DNA Recombinante

- Técnica do DNA recombinante: O isolamento dos genes de interesse é conduzido por meio de técnicas de clonagem molecular que consiste em induzir um organismo e amplificar a sequência de DNA de interesse, em sistemas que permitem uma fácil purificação e recuperação do referido fragmento de DNA. Para isso, são utilizados vectores de clonagem (plasmídeos ou vírus) nos quais a sequência de DNA de interesse é inserida , utilizando a enzima DNA ligase. Quando necessário, o fragmento de DNA de interesse pode ser libertado do vector por meio de enzimas de restrição. Uma vez isolado o gene de interesse, estes fragmentos de DNA (genes) são incorporados (por meio das técnicas de Engenharia Genética) no Genoma do organismo alvo, resultando daí um organismo geneticamente modificado (OGM), cuja característica adquirida passa a ser hereditária.
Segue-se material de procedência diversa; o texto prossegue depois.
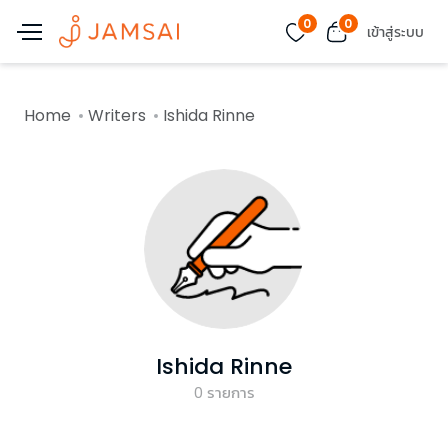
0
0
เข้าสู่ระบบ
Home
Writers
Ishida Rinne
Ishida Rinne
0
รายการ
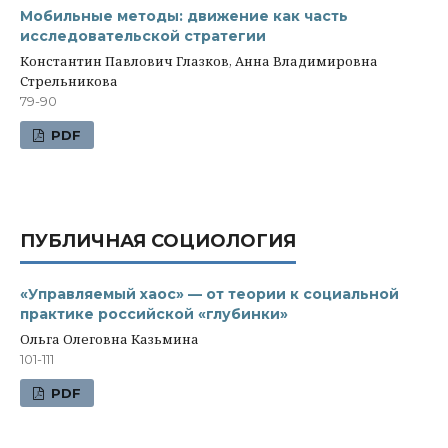
Мобильные методы: движение как часть
исследовательской стратегии
Константин Павлович Глазков, Анна Владимировна
Стрельникова
79-90
PDF
ПУБЛИЧНАЯ СОЦИОЛОГИЯ
«Управляемый хаос» — от теории к социальной
практике российской «глубинки»
Ольга Олеговна Казьмина
101-111
PDF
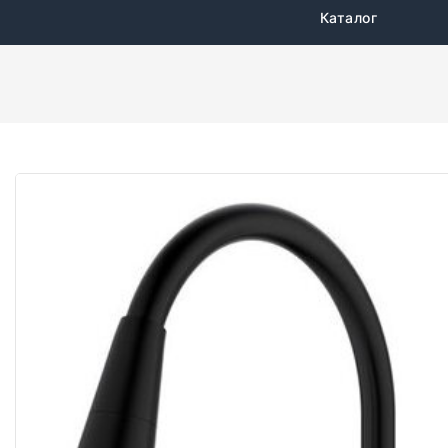
Каталог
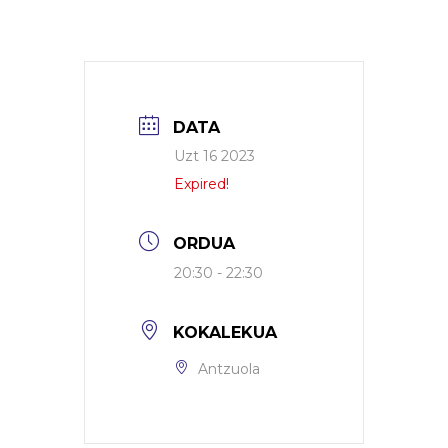
DATA
Uzt 16 2023
Expired!
ORDUA
20:30 - 22:30
KOKALEKUA
Antzuola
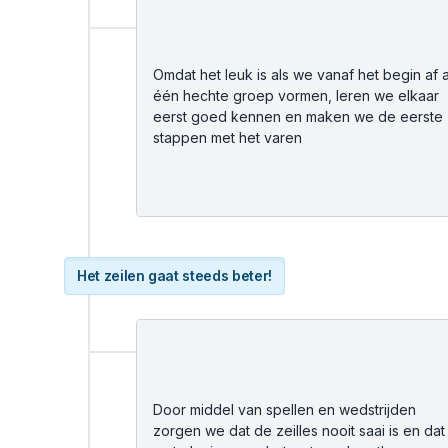
Omdat het leuk is als we vanaf het begin af 
één hechte groep vormen, leren we elkaar
eerst goed kennen en maken we de eerste
stappen met het varen
Het zeilen gaat steeds beter!
Door middel van spellen en wedstrijden
zorgen we dat de zeilles nooit saai is en dat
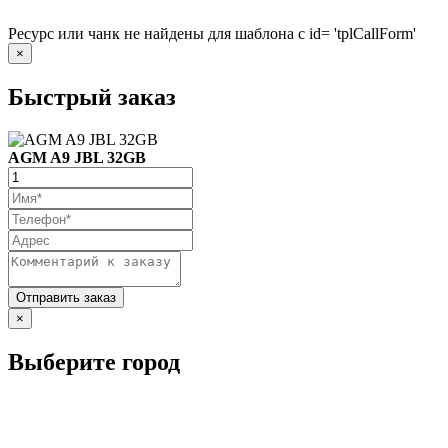
Ресурс или чанк не найдены для шаблона с id= 'tplCallForm'
×
Быстрый заказ
AGM A9 JBL 32GB
×
Выберите город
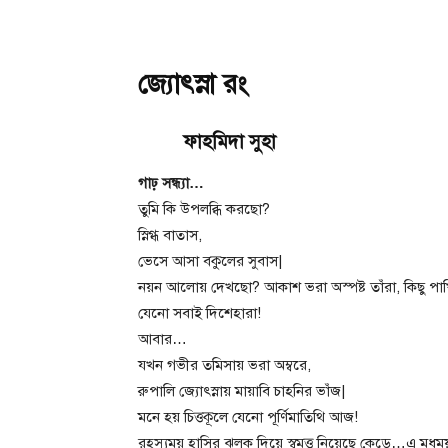
জ্যোৎস্না রং
ফাহমিদা সুহা
গাঢ় সন্ধ্যা…
তুমি কি উপলব্ধি করছো?
স্নিগ্ধ বাতাস,
ভেসে আসা বকুলের সুবাস|
নয়ন আলোয় দেখছো? আকাশ ভরা অস্পষ্ট তাঁরা, কিছু পা
যেনো সবাই দিশেহারা!
আবার…
যখন গভীর তমিসায় ভরা অম্বরে,
রুপালি জ্যোৎস্নায় মায়াবি চাহনির ভাঁজ|
মনে হয় চিত্তকূলে যেনো পূর্ণিমাতিথি আজ!
রহস্যময় হাসির ঝলক দিয়ে স্বমত্ত নিয়েছে কেড়ে…এ মধুময়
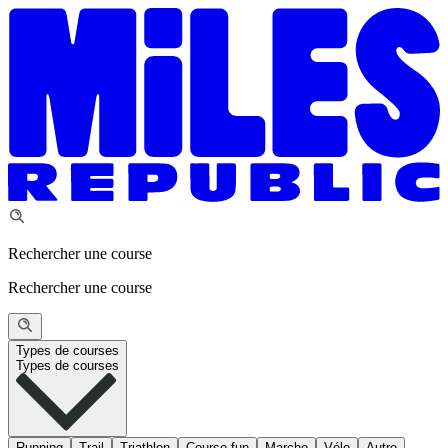
Rechercher une course
Rechercher une course
Types de courses
Types de courses
Running
Trail
Triathlon
Course fun
Marche
Vélo
Autre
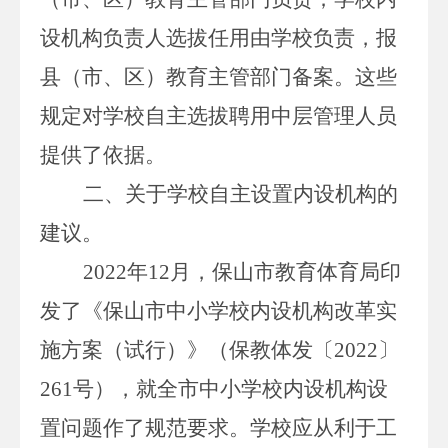
设机构负责人选拔任用由学校负责，报
县（市、区）教育主管部门备案。这些
规定对学校自主选拔聘用中层管理人员
提供了依据。
二、关于学校自主设置内设机构的
建议。
2022
年
12
月，保山市教育体育局印
发了
《保山市中小学校内设机构改革实
施方案（试行）》（保教体发〔
2022
〕
261
号），就全市中小学校内设机构设
置问题作了规范要求。学校应从利于工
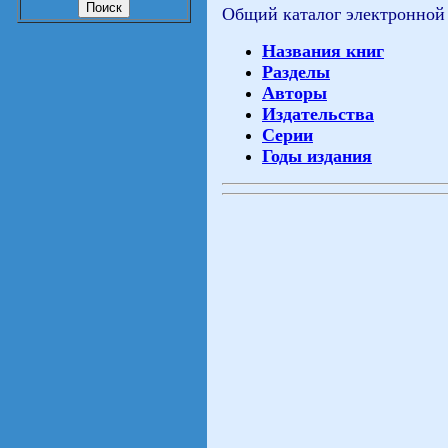
Общий каталог электронной
Названия книг
Разделы
Авторы
Издательства
Серии
Годы издания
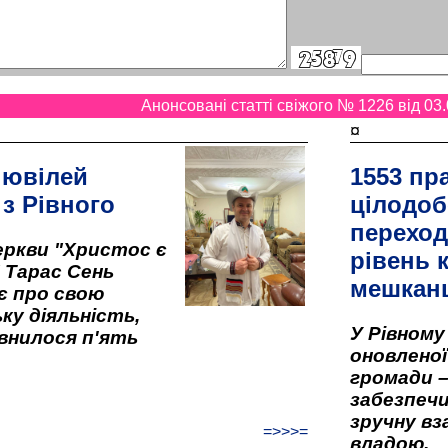
Анонсовані статті свіжого № 1226 від 03.
¤
 ювілей
1553 пр
 з Рівного
цілодоб
переход
ркви "Христос є
рівень к
" Тарас Сень
мешкан
є про свою
ку діяльність,
У Рівном
внилося п'ять
оновленої 
громади –
забезпеч
зручну вз
=>>>=
владою.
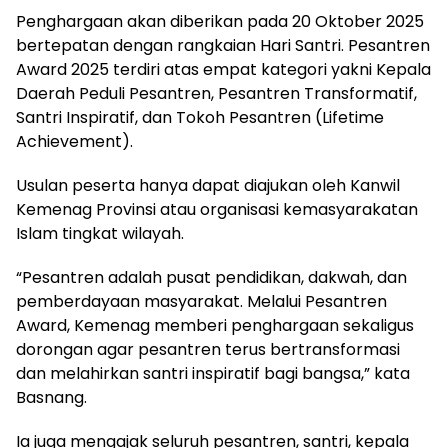
Penghargaan akan diberikan pada 20 Oktober 2025
bertepatan dengan rangkaian Hari Santri. Pesantren
Award 2025 terdiri atas empat kategori yakni Kepala
Daerah Peduli Pesantren, Pesantren Transformatif,
Santri Inspiratif, dan Tokoh Pesantren (Lifetime
Achievement).
Usulan peserta hanya dapat diajukan oleh Kanwil
Kemenag Provinsi atau organisasi kemasyarakatan
Islam tingkat wilayah.
“Pesantren adalah pusat pendidikan, dakwah, dan
pemberdayaan masyarakat. Melalui Pesantren
Award, Kemenag memberi penghargaan sekaligus
dorongan agar pesantren terus bertransformasi
dan melahirkan santri inspiratif bagi bangsa,” kata
Basnang.
Ia juga mengajak seluruh pesantren, santri, kepala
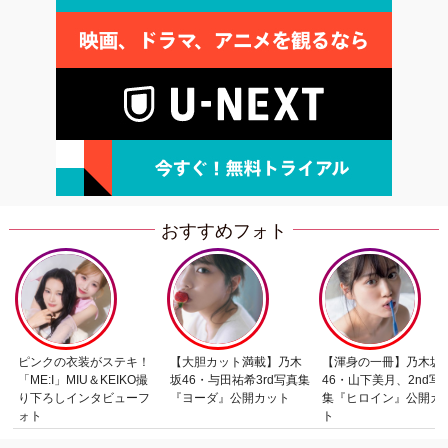
おすすめフォト
ピンクの衣装がステキ！
【大胆カット満載】乃木
【渾身の一冊】乃木坂
「ME:I」MIU＆KEIKO撮
坂46・与田祐希3rd写真集
46・山下美月、2nd写
り下ろしインタビューフ
『ヨーダ』公開カット
集『ヒロイン』公開カ
ォト
ト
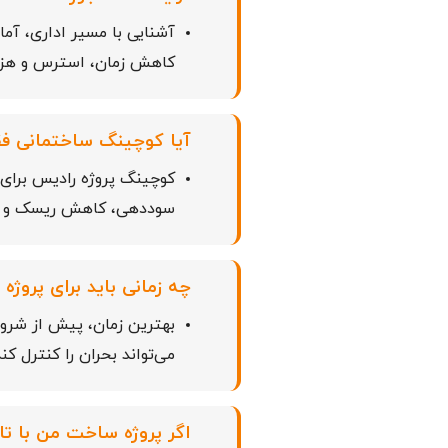
آشنایی با مسیر اداری، آما
کاهش زمان، استرس و هزی
آیا کوچینگ ساختمانی فقط
کوچینگ پروژه رادیس برای
سوددهی، کاهش ریسک و موف
چه زمانی باید برای پروژ
بهترین زمان، پیش از شروع
می‌تواند بحران را کنترل ک
اگر پروژه ساخت من با تا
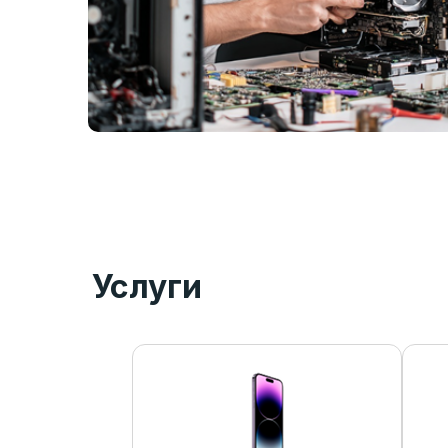
Услуги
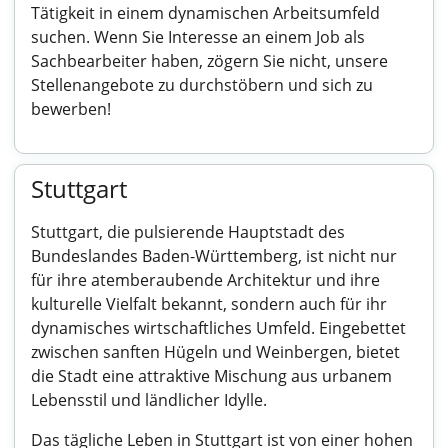
Tätigkeit in einem dynamischen Arbeitsumfeld
suchen. Wenn Sie Interesse an einem Job als
Sachbearbeiter haben, zögern Sie nicht, unsere
Stellenangebote zu durchstöbern und sich zu
bewerben!
Stuttgart
Stuttgart, die pulsierende Hauptstadt des
Bundeslandes Baden-Württemberg, ist nicht nur
für ihre atemberaubende Architektur und ihre
kulturelle Vielfalt bekannt, sondern auch für ihr
dynamisches wirtschaftliches Umfeld. Eingebettet
zwischen sanften Hügeln und Weinbergen, bietet
die Stadt eine attraktive Mischung aus urbanem
Lebensstil und ländlicher Idylle.
Das tägliche Leben in Stuttgart ist von einer hohen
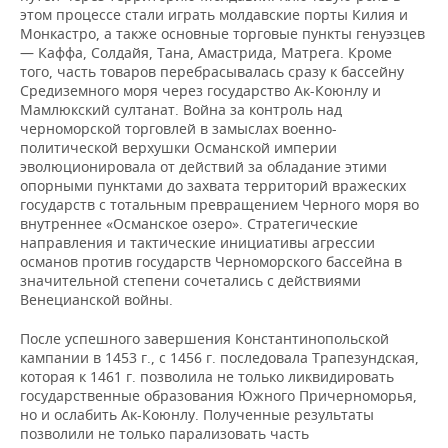
этом процессе стали играть молдавские порты Килия и
Монкастро, а также основные торговые пункты генуэзцев
— Каффа, Солдайя, Тана, Амастрида, Матрега. Кроме
того, часть товаров перебрасывалась сразу к бассейну
Средиземного моря через государство Ак-Коюнлу и
Мамлюкский султанат. Война за контроль над
черноморской торговлей в замыслах военно-
политической верхушки Османской империи
эволюционировала от действий за обладание этими
опорными пунктами до захвата территорий вражеских
государств с тотальным превращением Черного моря во
внутреннее «Османское озеро». Стратегические
направления и тактические инициативы агрессии
османов против государств Черноморского бассейна в
значительной степени сочетались с действиями
Венецианской войны.
После успешного завершения Константинопольской
кампании в 1453 г., с 1456 г. последовала Трапезундская,
которая к 1461 г. позволила не только ликвидировать
государственные образования Южного Причерноморья,
но и ослабить Ак-Коюнлу. Полученные результаты
позволили не только парализовать часть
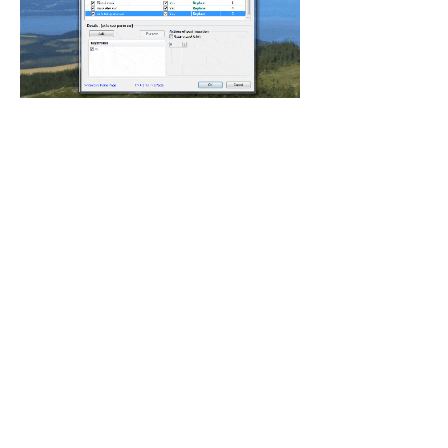
- De plus, après avoir cliqué sur 
OK
, 
l'ensemble est immédiatement 
exploitable, comme vous le confirmera le 
pop-up de validation :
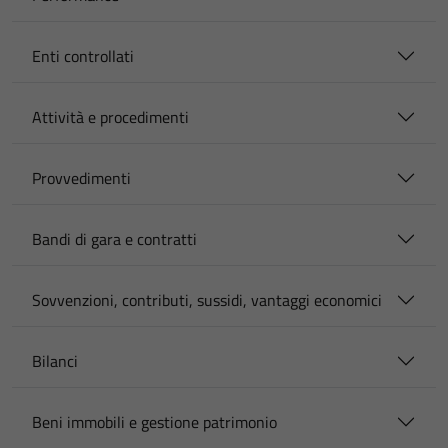
Enti controllati
Attività e procedimenti
Provvedimenti
Bandi di gara e contratti
Sovvenzioni, contributi, sussidi, vantaggi economici
Bilanci
Beni immobili e gestione patrimonio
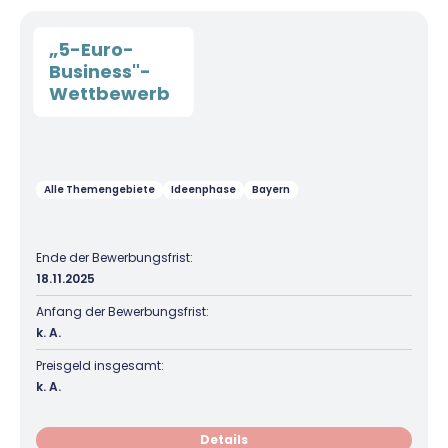
„5-Euro-
Business"-
Wettbewerb
Alle Themengebiete
Ideenphase
Bayern
Ende der Bewerbungsfrist:
18.11.2025
Anfang der Bewerbungsfrist:
k. A.
Preisgeld insgesamt:
k. A.
Details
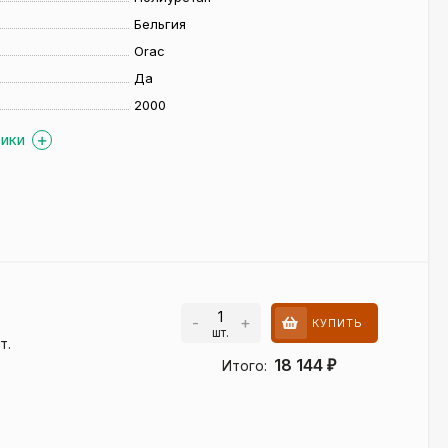
Бельгия
Orac
Да
2000
ТИКИ
F
-
+
КУПИТЬ
шт.
т.
18 144
Итого:
₽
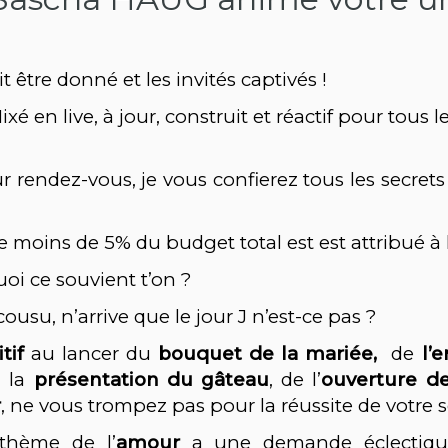
t être donné et les invités captivés !
ixé en live, à jour, construit et réactif pour tous 
rendez-vous, je vous confierez tous les secrets s
 moins de 5% du budget total est est attribué à 
uoi ce souvient t’on ?
usu, n’arrive que le jour J n’est-ce pas ?
tif
au lancer du
bouquet de la mariée,
de
l’
à la
présentation du gâteau
, de l’
ouverture d
r
, ne vous trompez pas pour la réussite de votre s
 thème de l’
amour
a une demande éclectiqu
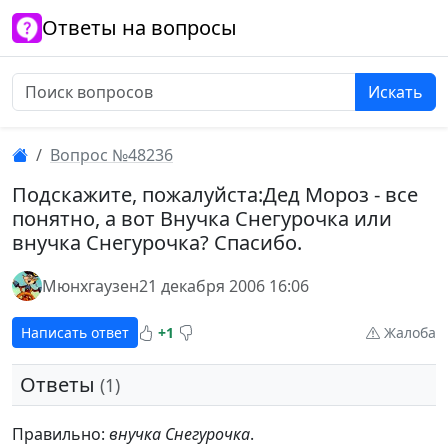
Ответы на вопросы
Искать
Вопрос №48236
Подскажите, пожалуйста:Дед Мороз - все
понятно, а вот Внучка Снегурочка или
внучка Снегурочка? Спасибо.
Мюнхгаузен
21 декабря 2006 16:06
Написать ответ
+1
Жалоба
Ответы
(1)
Правильно:
внучка Снегурочка
.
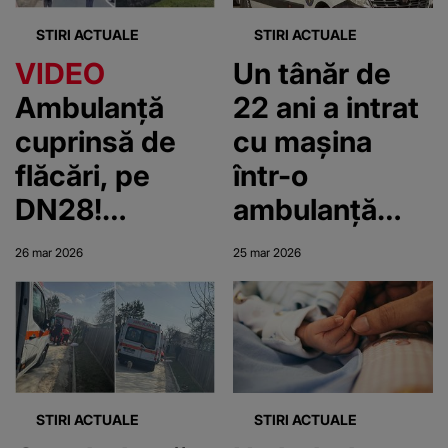
cu pumnii
STIRI ACTUALE
STIRI ACTUALE
VIDEO
Un tânăr de
Ambulanță
22 ani a intrat
cuprinsă de
cu mașina
flăcări, pe
într-o
DN28!
ambulanță
Intervenție de
aflată în
26 mar 2026
25 mar 2026
urgență a
misiune, în
autorităților
București.
Alte două
autoturisme,
implicate
STIRI ACTUALE
STIRI ACTUALE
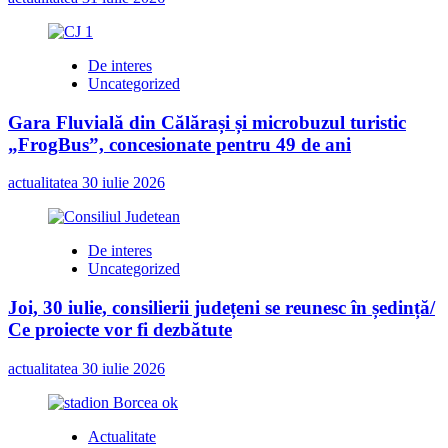
De interes
Uncategorized
Gara Fluvială din Călărași și microbuzul turistic
„FrogBus”, concesionate pentru 49 de ani
actualitatea
30 iulie 2026
De interes
Uncategorized
Joi, 30 iulie, consilierii județeni se reunesc în ședință/
Ce proiecte vor fi dezbătute
actualitatea
30 iulie 2026
Actualitate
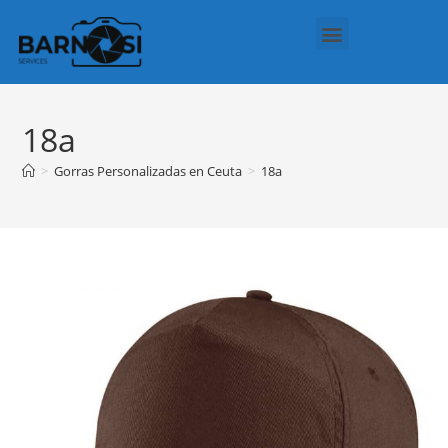
Regalos Personalizados
Política de cookies (UE)
18a
>
Gorras Personalizadas en Ceuta
>
18a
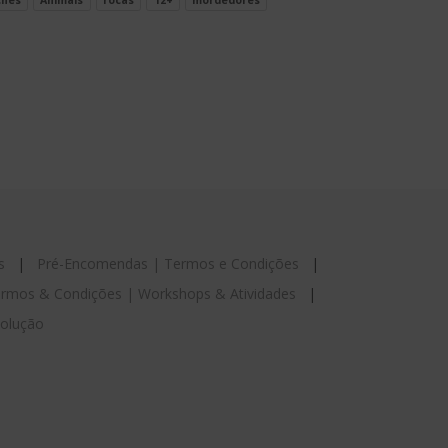
ches
Animais
rocas
12+
mordedores
s
|
Pré-Encomendas | Termos e Condições
|
rmos & Condições | Workshops & Atividades
|
esolução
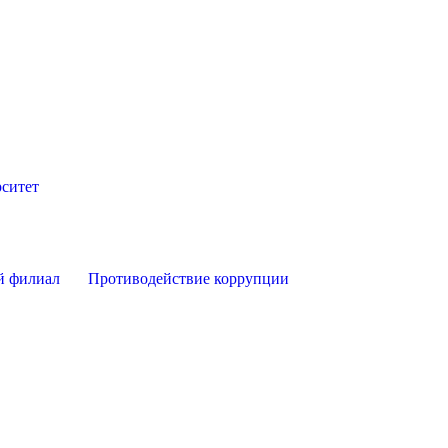
ситет
й филиал
Противодействие коррупции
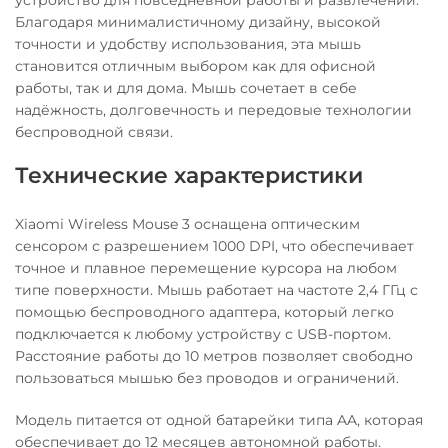
устройство для повседневной работы и развлечений.
Благодаря минималистичному дизайну, высокой
точности и удобству использования, эта мышь
становится отличным выбором как для офисной
работы, так и для дома. Мышь сочетает в себе
надёжность, долговечность и передовые технологии
беспроводной связи.
Технические характеристики
Xiaomi Wireless Mouse 3 оснащена оптическим
сенсором с разрешением 1000 DPI, что обеспечивает
точное и плавное перемещение курсора на любом
типе поверхности. Мышь работает на частоте 2,4 ГГц с
помощью беспроводного адаптера, который легко
подключается к любому устройству с USB-портом.
Расстояние работы до 10 метров позволяет свободно
пользоваться мышью без проводов и ограничений.
Модель питается от одной батарейки типа AA, которая
обеспечивает до 12 месяцев автономной работы.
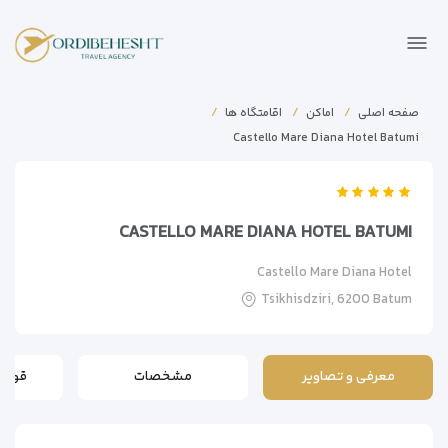
صفحه اصلی
اماکن
اقامتگاه ها
Castello Mare Diana Hotel Batumi
CASTELLO MARE DIANA HOTEL BATUMI
Castello Mare Diana Hotel
Tsikhisdziri, 6200 Batum
معرفی و تصاویر
مشخصات
قوانی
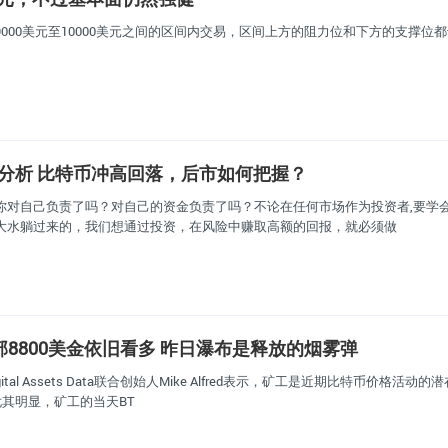
000美元至10000美元之间的区间内交易，区间上方的阻力位和下方的支撑位
行情分析 比特币冲高回落，后市如何把握？
你对自己负责了吗？对自己的资金负责了吗？不论在任何市场作为投资者,要学
大水躺过来的，我们想通过投资，在风险中赚取高额的回报，就必须做
部8800美金依旧看多 昨日瀑布是释放的烟雾弹
al Assets Data联合创始人Mike Alfred表示，矿工是近期比特币价格活动
尤其明显，矿工的当天BT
A tecnologia do DNA Recombinante foi desenvolvida em 1973 e permite a transferência do material genético de um organismo para o outro de forma efetiva e eficiente. Ao invés de promover o cruzamento entre organismos relacionados para obter uma característica desejada, os cientistas podem identificar e inserir, no genoma de um determinado organismo, um único gene responsável pela característica em particular. O gene inserido artificial ou intencionalmente no genoma de um organismo é denominado transgene. Desta forma, tem-se uma alteração precisa e previsível.
Antes do desenvolvimento da tecnologia do DNA Recombinante, a técnica utilizada era a do Melhoramento Clássico, na qual a transferência de genes se dava por meio de cruzamentos (reprodução sexuada), misturando todo o conjunto de genes dos dois organismos em combinações aleatórias. A técnica exigia um enorme gasto de tempo e não era precisa.